**Task:**
Retype the data from the line containing "phylum: Arthropoda" through the line containing "common name: Large yellow underwing", both lines included, with no changes.

-------------------------

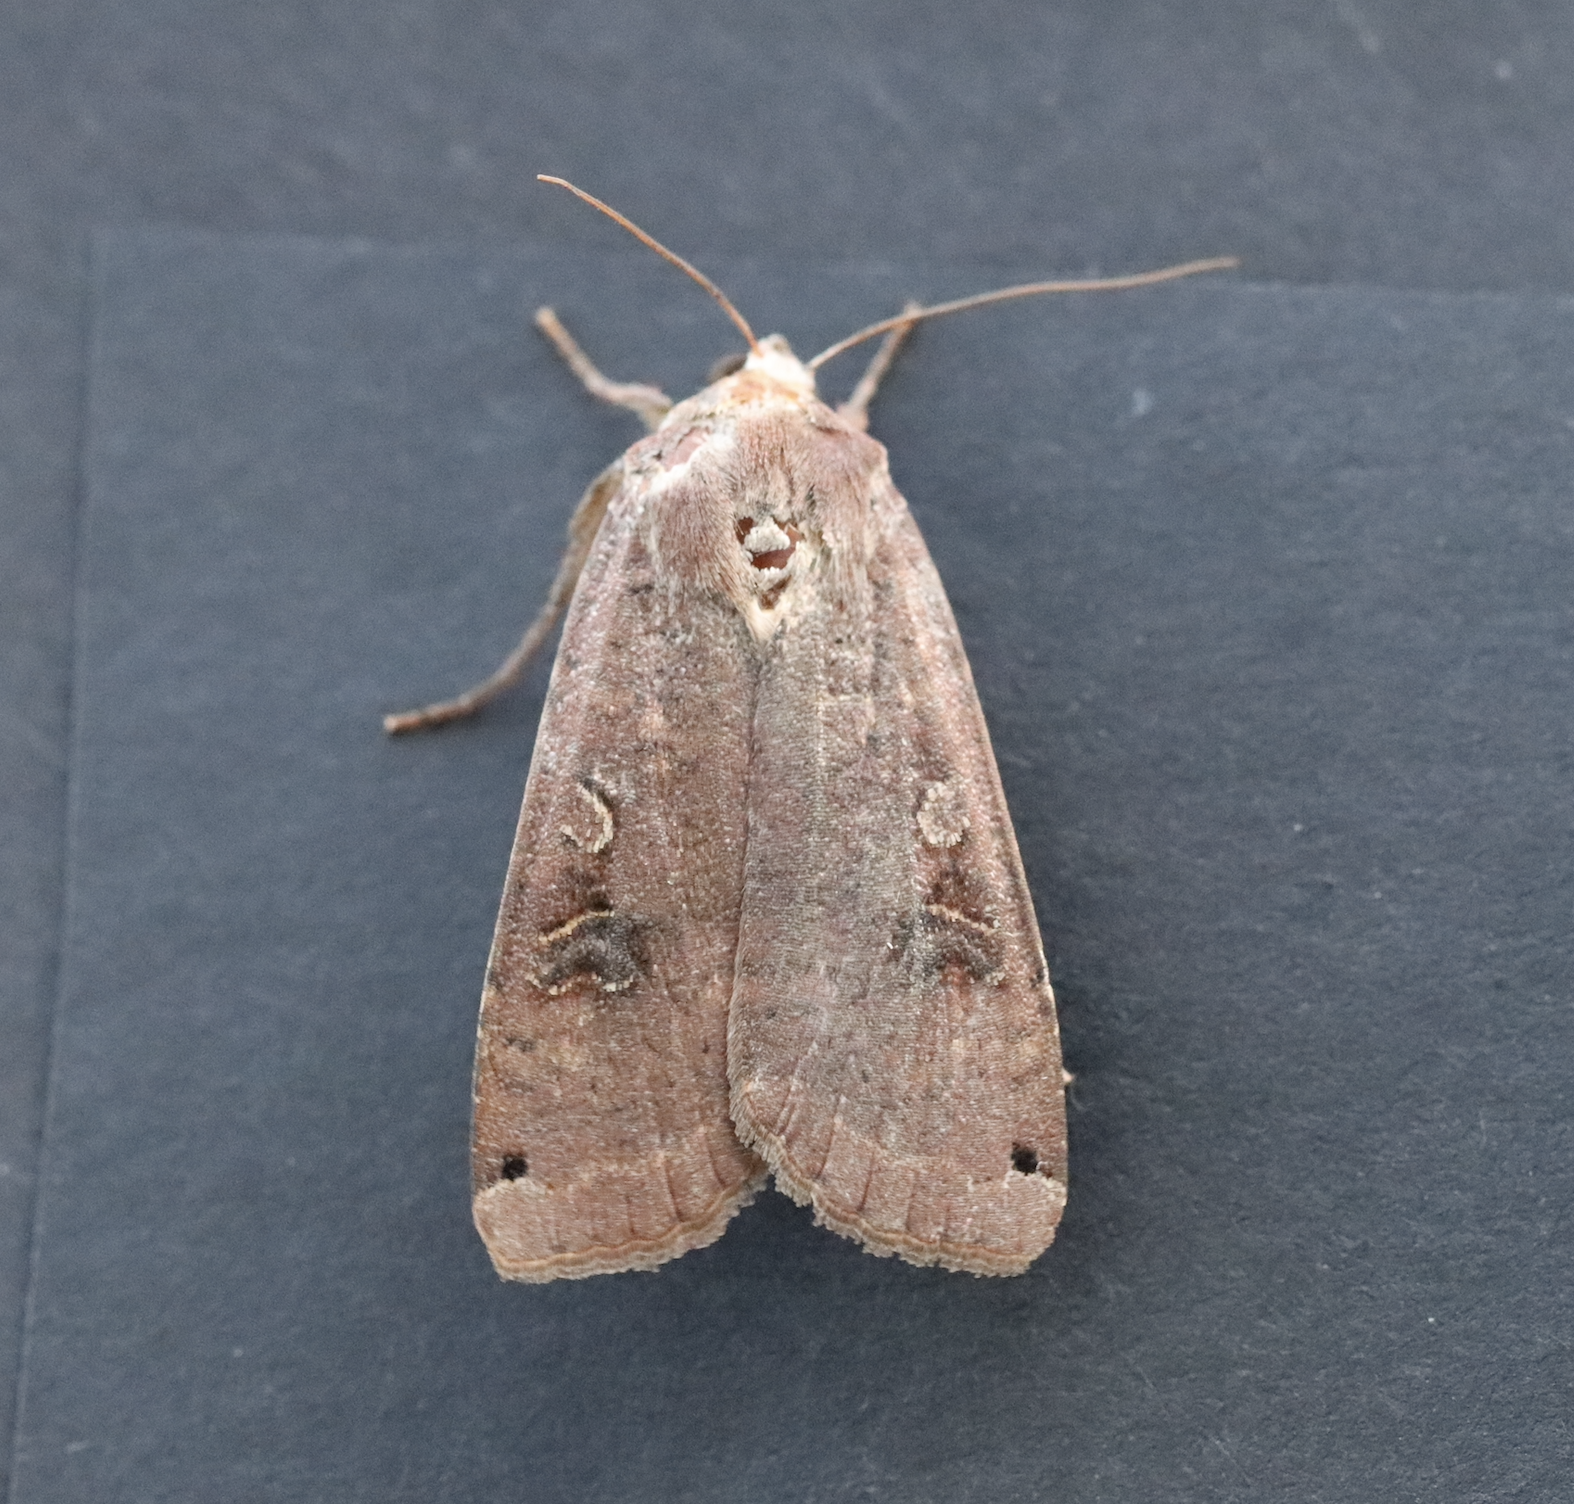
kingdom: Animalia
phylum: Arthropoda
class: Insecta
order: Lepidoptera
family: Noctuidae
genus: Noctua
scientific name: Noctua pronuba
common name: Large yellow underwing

-------------------------

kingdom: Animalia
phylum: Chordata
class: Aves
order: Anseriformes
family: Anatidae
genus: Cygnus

-------------------------

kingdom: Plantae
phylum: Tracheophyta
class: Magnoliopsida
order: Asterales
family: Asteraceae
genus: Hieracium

-------------------------

**Full solution:**
phylum: Arthropoda
class: Insecta
order: Lepidoptera
family: Noctuidae
genus: Noctua
scientific name: Noctua pronuba
common name: Large yellow underwing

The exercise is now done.